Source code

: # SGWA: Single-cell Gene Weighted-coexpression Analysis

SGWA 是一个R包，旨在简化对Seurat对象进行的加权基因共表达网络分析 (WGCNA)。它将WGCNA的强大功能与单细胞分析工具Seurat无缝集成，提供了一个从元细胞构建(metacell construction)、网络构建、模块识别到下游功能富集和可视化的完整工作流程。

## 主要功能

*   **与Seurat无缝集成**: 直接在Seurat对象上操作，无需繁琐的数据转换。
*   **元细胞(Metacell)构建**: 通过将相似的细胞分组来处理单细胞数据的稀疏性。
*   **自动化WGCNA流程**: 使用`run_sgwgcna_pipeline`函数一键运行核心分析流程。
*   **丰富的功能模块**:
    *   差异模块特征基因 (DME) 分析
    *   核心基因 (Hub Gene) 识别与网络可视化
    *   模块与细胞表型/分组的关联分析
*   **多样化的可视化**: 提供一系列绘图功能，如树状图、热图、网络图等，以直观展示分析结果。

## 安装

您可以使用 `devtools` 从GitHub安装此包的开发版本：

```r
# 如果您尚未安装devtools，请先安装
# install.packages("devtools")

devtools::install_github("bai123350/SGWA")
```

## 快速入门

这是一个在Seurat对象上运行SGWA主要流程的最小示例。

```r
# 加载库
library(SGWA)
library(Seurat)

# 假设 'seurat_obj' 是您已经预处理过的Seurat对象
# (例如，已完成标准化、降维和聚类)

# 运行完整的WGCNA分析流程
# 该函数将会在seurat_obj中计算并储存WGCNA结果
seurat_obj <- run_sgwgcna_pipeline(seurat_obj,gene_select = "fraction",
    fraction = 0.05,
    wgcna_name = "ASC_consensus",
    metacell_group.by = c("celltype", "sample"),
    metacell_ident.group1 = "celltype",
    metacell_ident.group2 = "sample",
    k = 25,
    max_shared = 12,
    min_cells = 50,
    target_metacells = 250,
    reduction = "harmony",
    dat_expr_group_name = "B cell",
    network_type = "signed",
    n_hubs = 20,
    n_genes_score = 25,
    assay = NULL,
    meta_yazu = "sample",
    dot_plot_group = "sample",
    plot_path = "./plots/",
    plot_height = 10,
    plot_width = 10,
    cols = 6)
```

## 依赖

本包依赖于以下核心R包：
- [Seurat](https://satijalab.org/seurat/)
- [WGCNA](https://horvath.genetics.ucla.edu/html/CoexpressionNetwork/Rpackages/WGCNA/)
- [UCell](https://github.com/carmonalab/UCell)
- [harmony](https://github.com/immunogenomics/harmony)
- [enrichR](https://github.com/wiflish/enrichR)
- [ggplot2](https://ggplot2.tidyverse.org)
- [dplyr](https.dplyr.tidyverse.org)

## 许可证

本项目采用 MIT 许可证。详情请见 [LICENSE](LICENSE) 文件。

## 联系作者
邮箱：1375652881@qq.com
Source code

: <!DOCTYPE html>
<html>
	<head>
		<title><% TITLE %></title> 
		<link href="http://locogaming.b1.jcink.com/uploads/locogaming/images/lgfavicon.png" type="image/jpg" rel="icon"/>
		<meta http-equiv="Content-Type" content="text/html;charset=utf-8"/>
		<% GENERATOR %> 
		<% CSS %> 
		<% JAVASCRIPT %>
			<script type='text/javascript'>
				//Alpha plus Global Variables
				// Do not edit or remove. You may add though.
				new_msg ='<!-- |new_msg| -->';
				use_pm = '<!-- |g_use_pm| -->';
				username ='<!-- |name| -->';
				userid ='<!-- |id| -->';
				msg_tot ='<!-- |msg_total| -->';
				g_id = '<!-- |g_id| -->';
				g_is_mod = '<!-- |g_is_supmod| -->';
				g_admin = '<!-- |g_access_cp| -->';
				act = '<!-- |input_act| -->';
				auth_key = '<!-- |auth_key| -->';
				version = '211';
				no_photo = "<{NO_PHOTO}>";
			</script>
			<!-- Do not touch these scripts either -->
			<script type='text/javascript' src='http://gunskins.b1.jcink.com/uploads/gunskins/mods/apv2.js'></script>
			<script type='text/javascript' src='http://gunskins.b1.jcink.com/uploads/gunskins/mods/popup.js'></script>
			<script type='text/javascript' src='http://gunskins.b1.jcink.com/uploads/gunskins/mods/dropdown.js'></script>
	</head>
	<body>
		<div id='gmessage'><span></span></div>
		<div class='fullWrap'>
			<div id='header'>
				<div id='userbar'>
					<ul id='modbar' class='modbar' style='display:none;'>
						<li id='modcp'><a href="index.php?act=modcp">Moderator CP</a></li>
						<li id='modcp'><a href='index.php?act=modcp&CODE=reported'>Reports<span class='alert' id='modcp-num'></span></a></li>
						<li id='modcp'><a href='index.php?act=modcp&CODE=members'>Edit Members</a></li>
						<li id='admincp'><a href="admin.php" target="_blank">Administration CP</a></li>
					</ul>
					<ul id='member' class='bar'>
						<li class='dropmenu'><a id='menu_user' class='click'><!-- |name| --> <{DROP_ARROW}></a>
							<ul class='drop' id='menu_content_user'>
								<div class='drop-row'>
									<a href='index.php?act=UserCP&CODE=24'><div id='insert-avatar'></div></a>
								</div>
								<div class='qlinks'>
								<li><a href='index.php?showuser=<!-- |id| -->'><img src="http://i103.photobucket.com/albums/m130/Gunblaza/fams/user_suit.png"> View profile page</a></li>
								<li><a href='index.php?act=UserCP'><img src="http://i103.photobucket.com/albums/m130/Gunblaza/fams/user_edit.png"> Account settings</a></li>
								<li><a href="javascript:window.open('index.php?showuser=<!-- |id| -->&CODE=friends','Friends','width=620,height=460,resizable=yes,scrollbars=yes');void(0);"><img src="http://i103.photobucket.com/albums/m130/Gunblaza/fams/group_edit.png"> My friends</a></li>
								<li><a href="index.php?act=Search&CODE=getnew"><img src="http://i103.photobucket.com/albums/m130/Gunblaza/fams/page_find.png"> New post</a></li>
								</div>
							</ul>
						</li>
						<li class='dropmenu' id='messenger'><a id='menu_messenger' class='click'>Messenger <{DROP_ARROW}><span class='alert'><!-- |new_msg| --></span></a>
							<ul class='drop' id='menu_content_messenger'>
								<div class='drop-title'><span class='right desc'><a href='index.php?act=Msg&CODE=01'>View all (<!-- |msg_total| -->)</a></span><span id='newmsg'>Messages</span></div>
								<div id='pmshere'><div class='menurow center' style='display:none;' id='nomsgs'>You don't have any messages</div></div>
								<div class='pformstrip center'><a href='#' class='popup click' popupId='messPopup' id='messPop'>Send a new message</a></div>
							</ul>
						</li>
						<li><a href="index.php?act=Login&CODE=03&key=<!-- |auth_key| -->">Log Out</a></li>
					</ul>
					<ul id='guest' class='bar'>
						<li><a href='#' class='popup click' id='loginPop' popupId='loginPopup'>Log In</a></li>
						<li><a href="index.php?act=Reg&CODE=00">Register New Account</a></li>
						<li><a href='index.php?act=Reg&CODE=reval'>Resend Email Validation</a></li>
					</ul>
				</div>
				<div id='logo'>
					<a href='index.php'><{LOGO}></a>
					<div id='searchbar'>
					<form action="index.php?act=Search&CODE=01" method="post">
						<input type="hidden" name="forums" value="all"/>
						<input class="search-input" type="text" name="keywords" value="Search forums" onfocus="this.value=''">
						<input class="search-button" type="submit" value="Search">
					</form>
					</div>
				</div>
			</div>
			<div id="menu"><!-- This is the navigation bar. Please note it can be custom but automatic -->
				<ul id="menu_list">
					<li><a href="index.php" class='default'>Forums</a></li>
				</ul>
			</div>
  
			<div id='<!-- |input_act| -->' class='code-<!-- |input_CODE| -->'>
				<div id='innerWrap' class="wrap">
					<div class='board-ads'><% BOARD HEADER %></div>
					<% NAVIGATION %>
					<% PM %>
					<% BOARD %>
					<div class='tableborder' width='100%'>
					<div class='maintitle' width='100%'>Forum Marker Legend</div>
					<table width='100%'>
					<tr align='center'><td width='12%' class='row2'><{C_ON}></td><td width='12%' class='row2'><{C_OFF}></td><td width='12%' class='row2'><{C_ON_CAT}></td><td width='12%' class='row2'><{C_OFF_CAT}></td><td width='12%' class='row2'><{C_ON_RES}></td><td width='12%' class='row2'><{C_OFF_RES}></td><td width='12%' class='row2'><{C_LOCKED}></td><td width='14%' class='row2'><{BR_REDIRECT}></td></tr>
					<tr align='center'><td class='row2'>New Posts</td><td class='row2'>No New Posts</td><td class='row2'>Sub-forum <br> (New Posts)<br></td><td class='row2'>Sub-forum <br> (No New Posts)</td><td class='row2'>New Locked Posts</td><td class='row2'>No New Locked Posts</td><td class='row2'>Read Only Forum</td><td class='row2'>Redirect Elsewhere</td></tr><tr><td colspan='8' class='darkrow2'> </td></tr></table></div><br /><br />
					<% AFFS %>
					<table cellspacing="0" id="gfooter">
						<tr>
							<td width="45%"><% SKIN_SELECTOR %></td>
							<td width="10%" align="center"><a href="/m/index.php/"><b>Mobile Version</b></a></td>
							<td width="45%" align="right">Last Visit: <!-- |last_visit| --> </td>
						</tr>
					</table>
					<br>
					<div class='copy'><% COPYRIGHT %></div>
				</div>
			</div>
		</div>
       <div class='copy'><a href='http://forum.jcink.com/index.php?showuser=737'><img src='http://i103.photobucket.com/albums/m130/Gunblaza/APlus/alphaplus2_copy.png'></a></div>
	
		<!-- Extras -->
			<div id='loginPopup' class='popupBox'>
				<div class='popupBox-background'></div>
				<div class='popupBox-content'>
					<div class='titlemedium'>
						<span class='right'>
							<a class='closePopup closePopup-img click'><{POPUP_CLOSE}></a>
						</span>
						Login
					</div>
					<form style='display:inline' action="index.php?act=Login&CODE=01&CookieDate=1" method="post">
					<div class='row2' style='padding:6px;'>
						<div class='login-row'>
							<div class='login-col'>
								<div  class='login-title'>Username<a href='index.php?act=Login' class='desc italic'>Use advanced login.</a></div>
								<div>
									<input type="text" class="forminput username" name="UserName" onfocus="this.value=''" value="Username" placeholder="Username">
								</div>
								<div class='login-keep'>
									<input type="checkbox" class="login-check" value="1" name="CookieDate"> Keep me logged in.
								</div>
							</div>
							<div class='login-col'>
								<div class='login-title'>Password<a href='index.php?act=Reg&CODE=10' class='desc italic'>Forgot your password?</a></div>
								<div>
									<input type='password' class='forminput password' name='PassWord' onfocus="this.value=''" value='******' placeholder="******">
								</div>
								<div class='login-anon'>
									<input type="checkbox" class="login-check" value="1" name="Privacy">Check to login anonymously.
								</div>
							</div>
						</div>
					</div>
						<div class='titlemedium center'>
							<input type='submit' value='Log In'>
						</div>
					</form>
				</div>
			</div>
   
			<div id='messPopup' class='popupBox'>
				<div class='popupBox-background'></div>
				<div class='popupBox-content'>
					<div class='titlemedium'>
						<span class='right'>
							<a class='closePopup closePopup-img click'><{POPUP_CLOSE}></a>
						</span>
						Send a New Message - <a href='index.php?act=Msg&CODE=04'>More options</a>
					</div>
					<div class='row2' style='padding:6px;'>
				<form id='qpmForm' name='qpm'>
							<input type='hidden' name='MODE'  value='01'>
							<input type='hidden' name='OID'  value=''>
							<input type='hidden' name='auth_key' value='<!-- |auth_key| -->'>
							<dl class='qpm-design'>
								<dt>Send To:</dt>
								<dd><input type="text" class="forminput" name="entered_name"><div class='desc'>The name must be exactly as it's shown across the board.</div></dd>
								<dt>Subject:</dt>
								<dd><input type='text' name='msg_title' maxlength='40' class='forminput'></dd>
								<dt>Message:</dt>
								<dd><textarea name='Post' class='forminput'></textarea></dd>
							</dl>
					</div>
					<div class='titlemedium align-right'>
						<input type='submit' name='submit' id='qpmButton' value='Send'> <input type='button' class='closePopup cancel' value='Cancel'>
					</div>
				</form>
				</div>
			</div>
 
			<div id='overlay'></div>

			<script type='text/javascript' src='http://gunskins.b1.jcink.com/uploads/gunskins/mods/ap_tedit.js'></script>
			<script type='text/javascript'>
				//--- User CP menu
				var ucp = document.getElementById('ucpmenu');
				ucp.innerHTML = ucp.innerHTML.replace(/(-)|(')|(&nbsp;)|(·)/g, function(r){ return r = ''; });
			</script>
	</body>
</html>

* Task to carry out *
Work through the data line by line and state how many lines have the string "UserCP"; add nothing else.

* Solved problem *
2